Oswald was the son of king Aethelfrith who united the warring Anglian kingdoms of Bernicia and Deira into one united kingdom: Northumbria. Aethelfrith was essentially overlord of the entirety of Great Britain, able to raid deep into Wales and even attack Mann and Ireland. His dominance could not last forever and eventually he was defeated by Raedwald, king of East Anglia in 616 AD. Raedwald was harbouring Aethelfrith’s enemy Edwin, the son of the king of Deira who Aethelfrith had killed. Edwin then became king of Northumbria and Aethelfrith’s sons went into exile in the Irish kingdom of Dal Riata which was a thalassocracy that included territory in both Ireland and Scotland. In the meantime, Edwin converted to Christianity and extended his domains into Wales and southumbria. He failed, however, to destroy the Welsh king of Gwynedd, Cadwallon who joined forces with the pagan Penda, king of Mercia, to defeat and kill Edwin in 632 AD.

Cadwallon runs roughshod over Northumbria (which quickly falls apart) for only a short time, however, as it is with the death of Edwin that Oswald and his siblings return. They lead an army against Cadwallon and catching him by surprise defeat Cadwallon in 634 AD. Oswald then rules for the next 8 years attempting to outmaneuver Penda politically, but failing in that goes to war with him. Penda proves victorious and Oswald is martyred. The book finishes up by discussing Penda’s own defeat at that hand of Oswald’s brother Oswiu, his subsequent rule and the kingship of his successors.

Throughout his book Adams discusses the geography of Northumbria, archaeological findings and the crucial role of Christianity in the life and governance of British Isles.

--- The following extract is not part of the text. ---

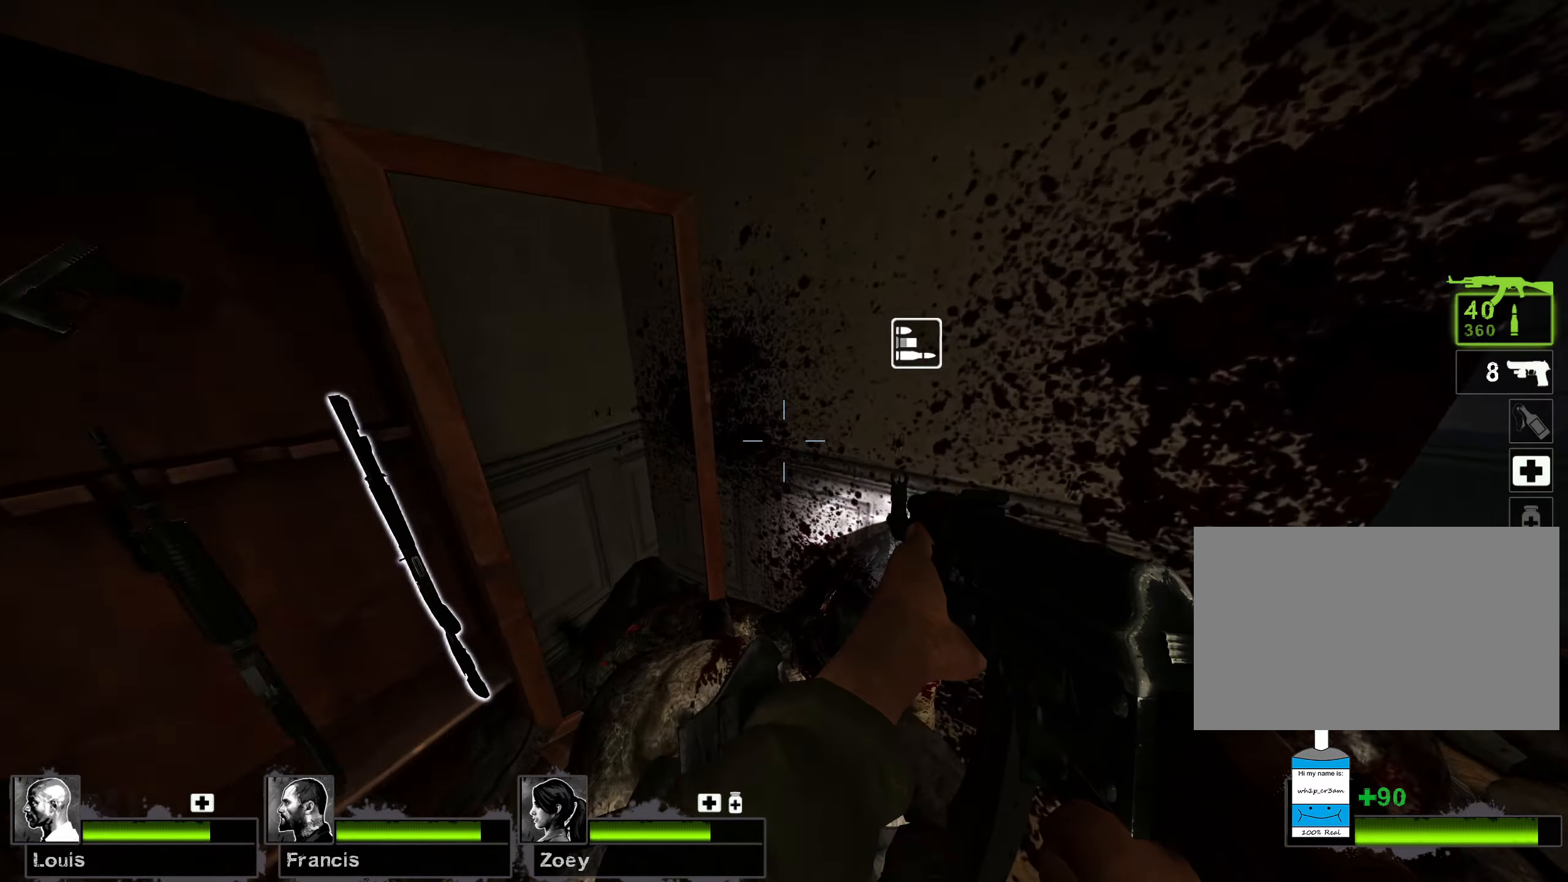
{"keys": ["a", "s"], "mouse": [], "events": [[117, "a", "down"], [217, "w", "up"], [317, "s", "down"]]}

Indeed, one learns more about Christianity and its role in dark age society than they do of Oswald. One learns more about Northumbria and its environs than they do of Oswald. In this sense the title is misleading. I’m sure it is a useful tool to get readers (irl clickbait I suppose) but perhaps Adams would be better off having used a different name; one that suggests this is about 7th century Northumbria first and Oswald second. Then again perhaps not. As we learn there is little real information on Oswald and so any biography of him must also be of the world in which he lived in and his ancestors, descendants, rivals and allies.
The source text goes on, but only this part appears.